Atender demanda campesina o imponer programas y apoyos desde los escritorios han sido prácticas muy arraigadas por muchos gobernantes. Privilegiar apoyos materiales sobre apoyos técnicos ha sido un cuento de nunca acabar, que trascenderá hasta la eternidad.

El descuido en la vinculación regional de las instituciones educativas, la ausencia de los problemas de las familias y sectores productivos en los contenidos educativos, la falta de apoyo a la capacitación y la asesoría en los programas de fomento, siguen siendo notorias.

Después de conocer lo que hacen en una comunidad, sus problemas y sus necesidades ya se puede integrar un plan de trabajo que invariablemente siempre empieza por la capacitación y la asesoría, para hacer mejor lo que ya hacen aprovechando al máximo lo que ya tienen.

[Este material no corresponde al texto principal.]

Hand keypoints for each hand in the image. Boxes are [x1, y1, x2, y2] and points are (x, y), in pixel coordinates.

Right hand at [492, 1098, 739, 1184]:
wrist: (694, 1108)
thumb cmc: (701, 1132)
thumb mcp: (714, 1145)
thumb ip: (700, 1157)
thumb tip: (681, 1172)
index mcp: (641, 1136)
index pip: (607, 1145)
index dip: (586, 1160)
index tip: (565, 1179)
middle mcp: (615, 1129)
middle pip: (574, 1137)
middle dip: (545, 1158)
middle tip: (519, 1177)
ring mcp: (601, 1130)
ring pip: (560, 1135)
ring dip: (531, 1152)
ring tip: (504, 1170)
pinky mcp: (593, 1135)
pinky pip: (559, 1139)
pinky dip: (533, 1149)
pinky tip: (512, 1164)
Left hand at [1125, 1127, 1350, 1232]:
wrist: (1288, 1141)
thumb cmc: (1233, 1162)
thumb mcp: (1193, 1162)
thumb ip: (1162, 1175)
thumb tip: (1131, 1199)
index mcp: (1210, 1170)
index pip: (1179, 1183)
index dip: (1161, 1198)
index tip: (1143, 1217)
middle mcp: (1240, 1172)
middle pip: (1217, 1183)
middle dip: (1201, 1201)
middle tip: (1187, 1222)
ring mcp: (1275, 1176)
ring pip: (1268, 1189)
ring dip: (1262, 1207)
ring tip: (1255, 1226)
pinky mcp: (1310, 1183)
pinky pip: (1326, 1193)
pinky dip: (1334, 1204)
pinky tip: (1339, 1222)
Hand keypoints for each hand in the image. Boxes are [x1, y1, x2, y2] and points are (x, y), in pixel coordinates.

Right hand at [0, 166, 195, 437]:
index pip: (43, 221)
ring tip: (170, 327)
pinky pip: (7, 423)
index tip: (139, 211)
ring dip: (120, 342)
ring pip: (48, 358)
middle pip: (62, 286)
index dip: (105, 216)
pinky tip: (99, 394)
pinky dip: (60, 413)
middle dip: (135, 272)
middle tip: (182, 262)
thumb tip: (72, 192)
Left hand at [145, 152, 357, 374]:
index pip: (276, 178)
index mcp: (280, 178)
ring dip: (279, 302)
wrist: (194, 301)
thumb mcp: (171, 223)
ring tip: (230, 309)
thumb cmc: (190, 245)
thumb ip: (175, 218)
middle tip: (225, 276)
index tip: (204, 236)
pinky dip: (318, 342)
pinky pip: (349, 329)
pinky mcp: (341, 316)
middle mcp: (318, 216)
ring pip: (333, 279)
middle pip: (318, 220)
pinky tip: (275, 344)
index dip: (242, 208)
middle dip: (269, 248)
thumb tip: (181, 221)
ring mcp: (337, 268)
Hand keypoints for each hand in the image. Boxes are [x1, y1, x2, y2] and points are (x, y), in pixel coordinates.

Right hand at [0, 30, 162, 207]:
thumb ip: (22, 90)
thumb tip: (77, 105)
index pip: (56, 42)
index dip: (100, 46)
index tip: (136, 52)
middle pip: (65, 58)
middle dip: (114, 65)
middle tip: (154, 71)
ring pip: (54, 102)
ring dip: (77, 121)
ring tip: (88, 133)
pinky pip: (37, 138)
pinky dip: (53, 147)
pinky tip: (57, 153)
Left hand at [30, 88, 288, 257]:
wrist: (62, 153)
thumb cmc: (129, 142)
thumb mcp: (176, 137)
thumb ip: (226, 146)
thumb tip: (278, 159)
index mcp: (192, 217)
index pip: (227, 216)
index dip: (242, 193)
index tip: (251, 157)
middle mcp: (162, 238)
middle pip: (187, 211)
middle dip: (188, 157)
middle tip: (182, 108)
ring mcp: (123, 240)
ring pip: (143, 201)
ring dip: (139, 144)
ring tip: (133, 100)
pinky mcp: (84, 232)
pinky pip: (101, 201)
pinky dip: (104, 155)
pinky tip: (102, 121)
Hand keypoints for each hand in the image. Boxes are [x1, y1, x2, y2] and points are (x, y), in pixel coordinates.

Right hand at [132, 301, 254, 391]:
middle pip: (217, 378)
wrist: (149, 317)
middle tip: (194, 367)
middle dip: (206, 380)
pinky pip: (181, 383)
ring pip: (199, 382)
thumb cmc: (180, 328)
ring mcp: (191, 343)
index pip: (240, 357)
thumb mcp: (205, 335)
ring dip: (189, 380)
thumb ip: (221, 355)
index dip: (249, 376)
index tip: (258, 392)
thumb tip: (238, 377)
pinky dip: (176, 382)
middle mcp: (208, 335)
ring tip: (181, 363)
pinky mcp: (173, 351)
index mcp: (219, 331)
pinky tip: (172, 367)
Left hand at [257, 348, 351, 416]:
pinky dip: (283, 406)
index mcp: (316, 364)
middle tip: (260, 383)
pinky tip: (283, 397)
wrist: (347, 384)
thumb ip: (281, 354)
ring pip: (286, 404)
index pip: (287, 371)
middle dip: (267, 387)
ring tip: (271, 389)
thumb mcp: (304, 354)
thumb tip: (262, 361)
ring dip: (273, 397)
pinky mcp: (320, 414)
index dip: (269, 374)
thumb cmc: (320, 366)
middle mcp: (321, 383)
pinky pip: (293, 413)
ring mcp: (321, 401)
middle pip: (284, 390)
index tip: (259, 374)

Llevar apoyos cuando no se sabe lo que necesitan las personas ha sido un grave error. Ignorar lo que la gente requiere porque no hay programas para eso, es aún más grave. Fortalecer lo que ya está funcionando con una evaluación objetiva, sin importar quien lo propuso sería muy conveniente, corregir lo que no ha funcionado es lo más inteligente.

No podrá haber desarrollo de las comunidades si no se forman los líderes que conduzcan y guíen esta gran tarea, principalmente jóvenes con visión que tengan ganas de ser alguien y que sean conscientes de la gran responsabilidad social que tenemos aquellos que pudimos estudiar.

Una Comunidad Agraria Productiva Agroalimentaria,  requiere de un gran esfuerzo organizativo en torno a un proyecto identificado desde el interior de la misma. Debe ser una decisión de la gente. La primera necesidad es de acompañamiento técnico, insumos, maquinaria, infraestructura, financiamiento y acceso a mercados que definen el producto. Sólo debe producirse lo que se requiere para consumo local y lo que tiene mercado.

Por lo anterior y para ser consecuentes con lo mencionado, junto con productores de Tehuitzingo, Acatzingo, Los Reyes de Juárez, Quecholac y Tepeaca, en el estado de Puebla  y con la participación de un amplio grupo de emprendedores, nos hemos comprometido a desarrollar comunidades agroalimentarias para desarrollar regiones a través de la producción y comercialización de productos agropecuarios en alianza con mercados nacionales y de Norteamérica.

Preparar jóvenes en Israel, Perú, Costa Rica, Canadá, Estados Unidos y Chile, es algo que ya está en proceso.